Clinical Component

Winter Haven Hospital Seeks Dedicated Emergency Medical Staff to Address Growing Patient Needs

Winter Haven Hospital is in need of additional emergency medical staff due to recent departures and the large patient population they serve. They are looking to add hard working, dedicated and ambitious providers to their staff. The team at Winter Haven just added their new Medical Director Dr. Riggs in January of this year and he has begun building up their emergency staff. They have recently signed three providers who will start later this year in August who are all coming out of residency but will still be in need of additional physicians.

This position is going to be a true Emergency Medicine position, in a fast-paced environment seeing a lot of older patients with around 60% above the age of 55-60. This is due to being in a community with a large population of retirees and older folk who wait much longer to come into the hospital.

There is a very large volume of strokes, heart attacks and sepsis that is seen. Sepsis is especially high, and they will need providers who are more than proficient in recognizing this condition and know how to deal with it quickly and efficiently.

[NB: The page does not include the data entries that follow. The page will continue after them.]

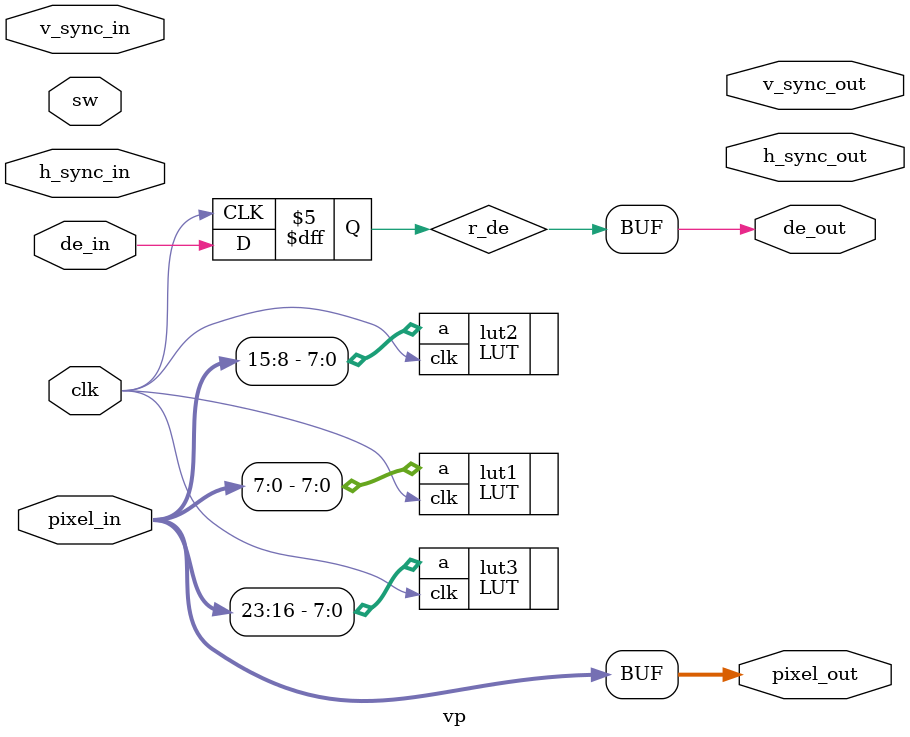
<source format=v>
`timescale 1ns / 1ps


module vp(
    input clk,
    input de_in,
    input h_sync_in,
    input v_sync_in,
    input [23:0] pixel_in,
    input [2:0] sw,
    output de_out,
    output h_sync_out,
    output v_sync_out,
    output [23:0] pixel_out
);

reg r_de = 0;
reg r_hsync = 0;
reg r_vsync = 0;

//delay sync signals
always @(posedge clk)
begin
r_de <= de_in;
r_hsync <= h_sync_in;
r_vsync <= v_sync_in;
end

LUT lut1 (
    .a(pixel_in[7:0]),
    .clk(clk)
);

LUT lut2 (
    .a(pixel_in[15:8]),
    .clk(clk)
);

LUT lut3 (
    .a(pixel_in[23:16]),
    .clk(clk)
);

assign pixel_out = pixel_in;
assign de_out = r_de;
assign hsync_out = r_hsync;
assign vsync_out = r_vsync;

endmodule

</source>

Currently the hospital sees around 250 patients per day and admitting anywhere from 25-35% and seeing mostly ESI 2/3 patients. This is done with four physicians who work in the hospital at once and they use a pod system. Each pod has their own unit of 13-beds, and each physician is essentially managing their own department during their shift. They will have their own nursing staff, and everything comes along with that, and it will basically run as a self-sufficient pod.

There is not a trauma designation at this facility, but they can do just about everything other than neurosurgery and oral maxillofacial surgeries. They have fantastic interventional radiology, general and vascular surgery departments and an extremely robust cardiovascular department which includes a cardiothoracic program that performs open heart surgery. They also have a pharmacy and a respiratory therapist in the emergency department 24-hours a day that can be resourceful for specific cases such as strokes as they come into the ED.

They do have scribes available for those who would like them and would be paid for through the providers pay at a rate of $15-hour.

Physicians are expected to work a total of 120-hours a month that include an even number of both day and night shifts but can be completed through 9, 10 and 12-hour shifts. They would be very interested in a provider who would like to work exclusively nights.

Required procedural strengths: tracheal intubation; central venous line (catheter); complex lacerations

Providers are expected to do obviously the airway and we do come across some very difficult airways. So, the physician needs to be very competent with the airways. Obviously, centralized chest tubes, fracture reductions, dislocation reductions, shoulder reduction. This is due to the patient population that they are working with because they see a lot of strokes, heart attacks and sepsis.

Providers should be comfortable with difficult airways as well as external pacing but not float their own pacemakers or perform coiling procedures for brain bleeds.  

  • 1099 
  • BC emergency medicine required 
  • About 20 patients a day 
  • Admission rate 25-35%
  • No Call 
  • Abilities needed: intubations, central lines, chest tubes, sepsis recognition
  • Fast paced – high acuity  

Schedule

The facility operates 7 days a week with four shifts per day:
- 6am to 3pm
- 7am to 7pm
- 9am to 9pm
- 11am to 11pm

Overall, the requirement for full-time is 120 hours a month between Nights, Weekends & Swing shifts. All nights and holidays are equally divided between the team and everyone does their share.